A detailed outline of your infrastructure helps you systematically manage upgrades, budgets, and resources. An OS19X-qualified team can map your underground assets, defining present and future targets for repair, maintenance, and monitoring.

Sonar tracing services

When a CCTV survey uncovers a drainage problem, sonar tracing equipment accurately locates the defective or collapsed sewer, indicating its line, depth, and direction. Your environmental consultant then uses this data to determine the most suitable excavation point and repair method.

Step three – Maximise your existing assets

With in-depth knowledge of your network, an environmental professional will plot the route back to optimum performance. This could involve instant fixes to restore pipe capacity or estate-wide maintenance plans for ongoing compliance.

High pressure jetting

High-pressure water jetting effectively clears root intrusion, silt build-up, concrete deposits, bricks, and grout. Large-scale blockages are removed by powerful deep lift vacuum tankers, while efficient recyclers treat and re-use water for jet cleaning.

Drainage repairs and planned preventative maintenance (PPM)

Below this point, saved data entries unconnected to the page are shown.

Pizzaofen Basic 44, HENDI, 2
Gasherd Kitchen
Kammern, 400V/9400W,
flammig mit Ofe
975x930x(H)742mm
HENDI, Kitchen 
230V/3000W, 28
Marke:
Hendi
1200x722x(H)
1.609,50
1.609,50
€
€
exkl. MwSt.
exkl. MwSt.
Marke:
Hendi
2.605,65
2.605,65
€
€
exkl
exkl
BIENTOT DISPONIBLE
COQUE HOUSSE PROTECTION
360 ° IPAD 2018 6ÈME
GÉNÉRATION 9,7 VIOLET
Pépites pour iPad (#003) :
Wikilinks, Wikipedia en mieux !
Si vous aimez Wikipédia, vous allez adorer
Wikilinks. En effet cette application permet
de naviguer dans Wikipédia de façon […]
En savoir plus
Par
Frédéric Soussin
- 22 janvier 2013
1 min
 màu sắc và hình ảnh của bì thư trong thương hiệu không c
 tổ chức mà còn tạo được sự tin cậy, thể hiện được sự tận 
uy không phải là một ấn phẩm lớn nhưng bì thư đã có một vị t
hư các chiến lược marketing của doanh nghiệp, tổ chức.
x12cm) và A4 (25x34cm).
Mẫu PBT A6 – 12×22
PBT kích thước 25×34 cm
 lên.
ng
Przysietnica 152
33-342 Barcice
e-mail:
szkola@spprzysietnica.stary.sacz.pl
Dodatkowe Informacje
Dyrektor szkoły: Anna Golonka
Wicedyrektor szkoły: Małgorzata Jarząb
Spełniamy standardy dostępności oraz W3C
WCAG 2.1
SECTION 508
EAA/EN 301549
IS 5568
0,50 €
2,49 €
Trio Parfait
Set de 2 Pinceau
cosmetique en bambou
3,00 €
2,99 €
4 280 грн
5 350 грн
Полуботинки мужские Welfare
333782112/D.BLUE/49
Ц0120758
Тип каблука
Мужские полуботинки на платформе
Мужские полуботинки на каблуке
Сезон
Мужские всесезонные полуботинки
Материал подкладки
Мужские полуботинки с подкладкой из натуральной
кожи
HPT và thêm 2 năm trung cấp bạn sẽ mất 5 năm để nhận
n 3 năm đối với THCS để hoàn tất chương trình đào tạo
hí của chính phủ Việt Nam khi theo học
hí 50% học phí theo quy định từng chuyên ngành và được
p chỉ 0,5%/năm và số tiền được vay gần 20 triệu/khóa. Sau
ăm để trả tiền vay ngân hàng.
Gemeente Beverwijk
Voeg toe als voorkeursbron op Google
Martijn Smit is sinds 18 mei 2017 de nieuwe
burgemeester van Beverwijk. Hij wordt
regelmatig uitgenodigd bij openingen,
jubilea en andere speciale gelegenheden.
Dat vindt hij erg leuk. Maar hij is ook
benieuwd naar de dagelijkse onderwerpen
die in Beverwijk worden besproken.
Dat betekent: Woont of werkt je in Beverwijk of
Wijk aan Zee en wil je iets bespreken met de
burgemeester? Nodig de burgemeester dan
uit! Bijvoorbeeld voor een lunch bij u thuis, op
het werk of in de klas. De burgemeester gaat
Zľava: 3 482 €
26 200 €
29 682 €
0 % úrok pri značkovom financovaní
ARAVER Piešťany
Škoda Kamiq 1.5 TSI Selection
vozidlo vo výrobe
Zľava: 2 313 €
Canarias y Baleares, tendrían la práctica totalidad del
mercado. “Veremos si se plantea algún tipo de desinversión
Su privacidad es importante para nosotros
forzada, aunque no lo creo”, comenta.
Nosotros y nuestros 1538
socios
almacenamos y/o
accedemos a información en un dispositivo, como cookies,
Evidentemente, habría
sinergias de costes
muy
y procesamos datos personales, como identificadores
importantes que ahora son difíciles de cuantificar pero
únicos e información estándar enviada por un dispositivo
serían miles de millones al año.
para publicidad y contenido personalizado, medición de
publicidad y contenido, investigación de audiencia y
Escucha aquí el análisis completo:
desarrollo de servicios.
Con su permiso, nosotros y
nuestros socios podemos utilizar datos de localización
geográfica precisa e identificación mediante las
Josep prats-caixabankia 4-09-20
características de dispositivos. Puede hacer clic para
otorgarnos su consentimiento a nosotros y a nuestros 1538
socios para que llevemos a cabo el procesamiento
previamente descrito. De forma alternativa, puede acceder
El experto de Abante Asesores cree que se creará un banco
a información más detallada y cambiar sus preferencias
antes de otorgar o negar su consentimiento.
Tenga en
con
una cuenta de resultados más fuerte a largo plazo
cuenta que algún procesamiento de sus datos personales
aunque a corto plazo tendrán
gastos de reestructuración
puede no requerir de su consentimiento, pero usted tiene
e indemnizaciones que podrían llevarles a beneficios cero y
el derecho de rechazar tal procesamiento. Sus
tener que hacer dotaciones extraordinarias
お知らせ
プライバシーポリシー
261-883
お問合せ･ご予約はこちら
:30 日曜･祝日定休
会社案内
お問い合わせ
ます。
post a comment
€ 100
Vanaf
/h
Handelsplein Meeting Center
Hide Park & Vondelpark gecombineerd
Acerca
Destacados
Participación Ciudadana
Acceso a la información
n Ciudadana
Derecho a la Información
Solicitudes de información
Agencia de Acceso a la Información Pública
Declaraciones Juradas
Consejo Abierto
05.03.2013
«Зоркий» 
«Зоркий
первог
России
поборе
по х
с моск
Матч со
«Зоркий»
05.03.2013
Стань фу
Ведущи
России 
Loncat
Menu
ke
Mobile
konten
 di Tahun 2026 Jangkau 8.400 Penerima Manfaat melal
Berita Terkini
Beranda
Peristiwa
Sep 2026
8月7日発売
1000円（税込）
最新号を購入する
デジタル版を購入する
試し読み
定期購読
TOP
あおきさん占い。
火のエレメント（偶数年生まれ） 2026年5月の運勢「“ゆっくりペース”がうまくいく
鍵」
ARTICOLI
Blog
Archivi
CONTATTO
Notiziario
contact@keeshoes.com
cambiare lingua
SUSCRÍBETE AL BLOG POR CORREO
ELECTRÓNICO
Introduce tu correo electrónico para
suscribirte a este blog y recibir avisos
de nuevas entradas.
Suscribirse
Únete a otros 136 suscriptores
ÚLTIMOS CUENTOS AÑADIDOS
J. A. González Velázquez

In the short term, a fixed-cost network cleaning and servicing programme controls pollution threats, using purpose-built remediation equipment for sewerage, effluent, and surface water. Down the line, proactive repairs and routine maintenance extend the longevity of your assets.

Looking ahead – cut CSO use with strategic thinking

Reducing reliance on CSOs begins with a deep understanding of your network’s strengths and weaknesses. Aim for small, strategic investments that boost capacity and buy back precious years of asset life – with no capital expenditure needed.